Book Review: The Hidden Reality

Physicist Brian Greene’s latest popular science publication, The Hidden Reality, is a departure from his previous works in that domain. Subtitled Parallel Universes and the Deep Laws of the Cosmos, it sure sounds like something the deep-thinking writer of The Elegant Universe and Fabric of the Cosmos would write. But while his first two books serve as excellent primers on modern physics and modern cosmology, respectively, Greene isn’t interested in rehashing all that here.

Don’t get me wrong. For anyone looking to get a firm conceptual grasp on the deep physical laws which (apparently) govern the reality we live in, those titles are exactly where I’ll steer you. But there’s an untapped audience more interested in some of the implications of today’s cutting-edge physics than the details of the theories themselves.

To wit: parallel universes. The concept has spawned sub-genres in both science fiction and fantasy (alternate history and urban fantasy being perhaps the most prominent examples).

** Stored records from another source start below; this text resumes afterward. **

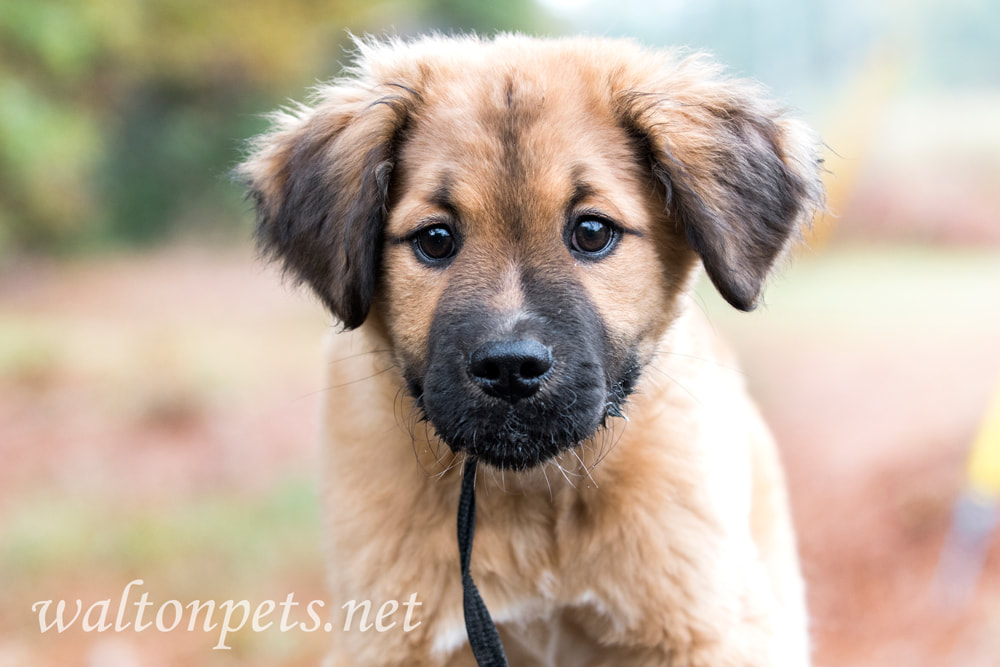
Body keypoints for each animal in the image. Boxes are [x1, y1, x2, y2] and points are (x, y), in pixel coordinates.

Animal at [240, 34, 820, 664]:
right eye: (435, 239)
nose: (510, 368)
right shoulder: (389, 638)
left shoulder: (708, 630)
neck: (531, 499)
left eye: (592, 232)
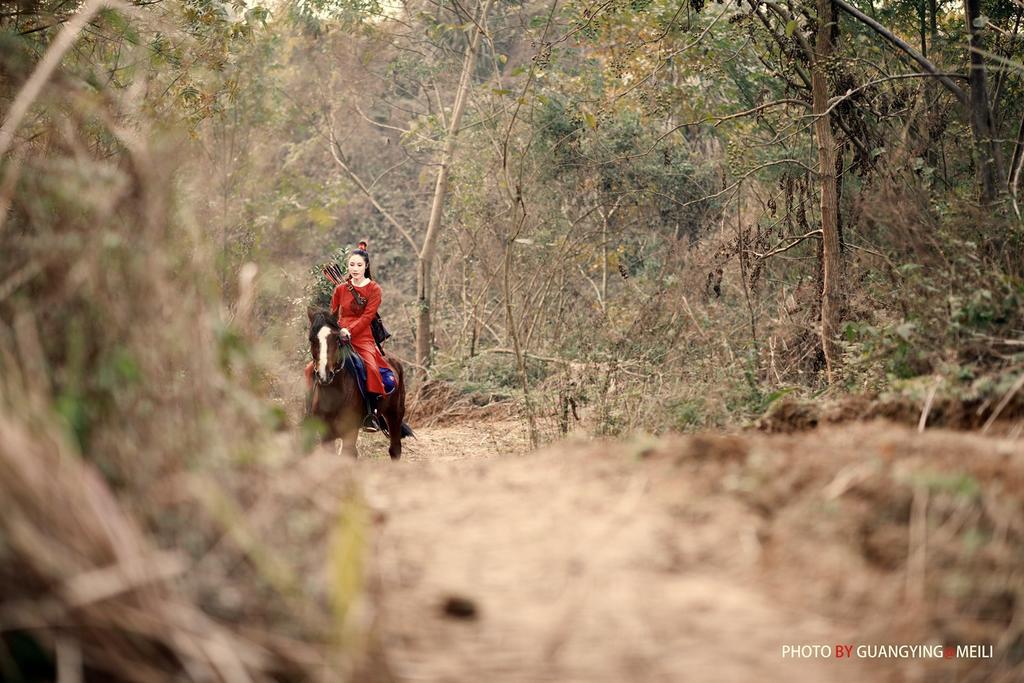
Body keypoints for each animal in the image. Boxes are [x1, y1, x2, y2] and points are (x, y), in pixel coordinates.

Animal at [305, 309, 409, 458]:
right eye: (311, 339)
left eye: (337, 339)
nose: (325, 375)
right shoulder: (326, 435)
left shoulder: (350, 431)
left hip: (395, 413)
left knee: (395, 449)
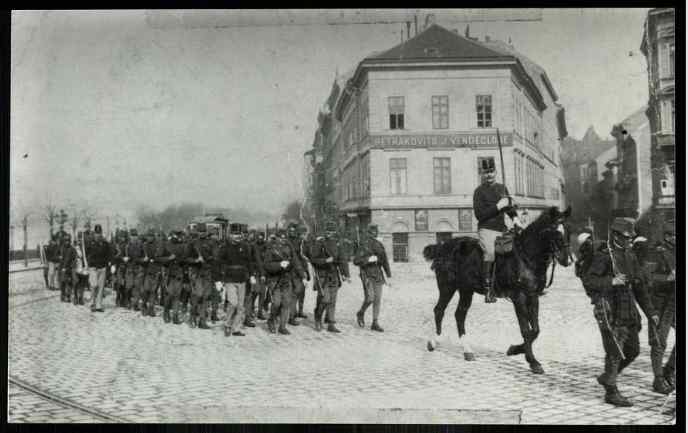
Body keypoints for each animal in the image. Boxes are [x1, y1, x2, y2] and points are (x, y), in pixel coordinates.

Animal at [422, 204, 572, 372]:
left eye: (568, 230)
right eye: (555, 231)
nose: (567, 260)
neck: (526, 257)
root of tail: (442, 247)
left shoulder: (533, 296)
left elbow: (535, 330)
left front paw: (514, 349)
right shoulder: (519, 297)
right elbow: (526, 330)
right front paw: (532, 361)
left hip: (466, 290)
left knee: (459, 315)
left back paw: (467, 351)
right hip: (447, 287)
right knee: (439, 310)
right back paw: (433, 342)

More broadly speaking, most genre fiction imagines worlds perhaps highly disparate or only slightly tweaked from the one we know so intimately.

What makes The Hidden Reality a little more accessible than its written antecedents is its survey nature. Each chapter discusses a different theoretical multiverse, each implied by a different physical theory.

Our own three-dimensions of space and one of time might in fact be something akin to spots growing on the soap bubbles of a higher-dimensional brane, as described in string theory. We might exist in a virtual world, simulated on one of many computers in the “real” universe. We might find countless, infinitesimally-different versions of ourselves living in different quantum realities, endlessly splitting.

Greene wisely introduces the requisite scientific background only as needed, rather than spending the first third or half of the book slowly building up the edifices of quantum physics, general relativity, and inflationary cosmology.

It’s intriguing to imagine that one or several of these versions of a multiverse may actually exist, in some cases may be discoverable, and, depending on how they come about, may describe very different arrays of parallel realities. The idea of another version of you that is allergic to shrimp is interesting enough, but the concept of different universes with different fundamental constants, different origins and destinies, is fascinating in a different way.

I probably wouldn’t recommend this title to the decidedly casual reader. This is still Brian Greene, technically accurate, cogently argued, but intellectually demanding. But anyone with at least a passing interest in the real science behind other worlds should find The Hidden Reality illuminating.